A Seventeenth-Century Art Historical Book by a Female Scholar at Marquand Library

Pitture scelte e dichiarate da Carla Caterina Patina, parigina accademica.
Patin, Charlotte Catherine, approximately 1660-
ND170 .P385 1691q
In Colonia [i.e. Venice?] : Appresso Pietro Marteau ; Si vendono in Venezia : Dall'Hertz, 1691.

On display in Marquand Library is one of the earliest publications of art-historical criticism by a female scholar, Charlotte Catherine Patin (1672?-1744). Described by a recent critic as an “imaginary museum,” Pitture scelte e dichiarate da Carla Caterina Patina, parigina accademica(1691) is an unusual catalogue, comprised of forty works of art spanning more than two centuries, by artists of different nationalities, and located in various Italian and French collections and institutions. Charlotte Catherine’s selection includes many paintings by Titian and Tintoretto that she had studied in situ. Each is accompanied by a short critical essay, which includes some iconographical analysis and information about provenance, and is illustrated with a printed reproduction.
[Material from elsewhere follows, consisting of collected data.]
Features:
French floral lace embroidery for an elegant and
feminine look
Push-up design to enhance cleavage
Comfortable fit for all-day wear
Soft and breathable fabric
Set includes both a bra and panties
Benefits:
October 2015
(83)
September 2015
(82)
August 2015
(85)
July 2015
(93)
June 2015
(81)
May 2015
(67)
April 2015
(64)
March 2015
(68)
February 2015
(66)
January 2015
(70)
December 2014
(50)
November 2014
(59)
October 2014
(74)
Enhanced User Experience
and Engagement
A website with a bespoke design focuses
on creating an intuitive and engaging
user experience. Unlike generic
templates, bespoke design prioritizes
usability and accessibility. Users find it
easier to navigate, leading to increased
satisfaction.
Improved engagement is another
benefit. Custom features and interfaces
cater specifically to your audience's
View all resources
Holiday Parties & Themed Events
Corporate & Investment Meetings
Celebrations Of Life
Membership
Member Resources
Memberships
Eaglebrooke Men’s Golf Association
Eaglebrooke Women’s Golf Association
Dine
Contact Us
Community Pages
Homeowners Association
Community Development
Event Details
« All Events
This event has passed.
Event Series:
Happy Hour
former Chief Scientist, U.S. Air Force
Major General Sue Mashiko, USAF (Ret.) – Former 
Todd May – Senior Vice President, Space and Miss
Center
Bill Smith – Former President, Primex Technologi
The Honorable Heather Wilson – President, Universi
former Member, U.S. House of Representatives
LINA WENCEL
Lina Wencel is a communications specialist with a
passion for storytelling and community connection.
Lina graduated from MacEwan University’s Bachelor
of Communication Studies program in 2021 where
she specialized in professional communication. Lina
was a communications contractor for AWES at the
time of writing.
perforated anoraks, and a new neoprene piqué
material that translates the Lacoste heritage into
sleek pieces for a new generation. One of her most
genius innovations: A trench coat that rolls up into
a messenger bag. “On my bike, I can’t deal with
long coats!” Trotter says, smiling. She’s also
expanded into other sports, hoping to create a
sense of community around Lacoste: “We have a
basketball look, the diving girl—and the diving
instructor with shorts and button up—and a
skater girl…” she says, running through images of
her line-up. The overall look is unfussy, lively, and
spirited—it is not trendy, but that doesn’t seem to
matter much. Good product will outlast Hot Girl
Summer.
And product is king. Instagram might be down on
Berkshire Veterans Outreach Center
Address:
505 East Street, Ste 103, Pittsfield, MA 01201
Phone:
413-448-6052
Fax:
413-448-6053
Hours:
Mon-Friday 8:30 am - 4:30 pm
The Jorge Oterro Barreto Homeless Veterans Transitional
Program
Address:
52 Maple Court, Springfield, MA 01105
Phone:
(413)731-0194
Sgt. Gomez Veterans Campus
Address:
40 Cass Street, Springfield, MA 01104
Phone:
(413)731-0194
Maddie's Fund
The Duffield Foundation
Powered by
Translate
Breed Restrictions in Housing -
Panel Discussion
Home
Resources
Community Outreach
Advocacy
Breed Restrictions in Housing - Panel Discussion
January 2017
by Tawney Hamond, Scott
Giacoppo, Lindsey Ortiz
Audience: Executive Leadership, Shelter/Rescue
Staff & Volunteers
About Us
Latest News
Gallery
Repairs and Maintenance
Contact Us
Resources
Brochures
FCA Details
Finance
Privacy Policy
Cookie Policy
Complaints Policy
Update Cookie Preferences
Born in France, Charlotte Catherine Patin, the erudite younger daughter of the physician and numismatist Charles Patin and the moral philosopher Madeleine Patin, followed her parents to Padua, where her father eventually settled after fleeing France in 1668 to escape a sentence of life in the galleys for importing seditious books. A distinguished professor of surgery at the University of Padua, Charles Patin encouraged the scholarship of women, including his daughters. During Patin’s tenure, Elena Lucrezia Cornaro Piscopia became the first woman to be awarded a doctorate at the university (1678). Both Charlotte Catherine and her older sister, Gabrielle Charlotte, also hoped to achieve doctorates, but the university swiftly acted to bar other women from this opportunity. All four Patins were honored with membership in the Paduan Accademia dei Ricovrati (later known as the Accademia Galileiana), one of the few academic societies that admitted women at that time.

In 1683, Gabrielle Charlotte published a scholarly work on Phoenician numismatics, and Charlotte Catherine delivered an oration in Latin at the Academy on the liberation of Vienna from the siege of the Ottoman Turks that same year. A version of Charlotte Catherine’s oration was published in the Pitture scelte to accompany an illustration of a painting in her father’s own collection depicting the lifting of the siege. It is likely that Charles Patin, with his extensive contacts in the book trade, encouraged and assisted Charlotte Catherine in publishing this work to celebrate her scholarship in the only manner open to her. The publication imprint “Colonia: Appresso Pietro Marteau” is false—a practice sometimes followed at the time to shield the identity of printers and publishers of provocative books.

The book will be on display in Marquand Library through mid-January, 2016.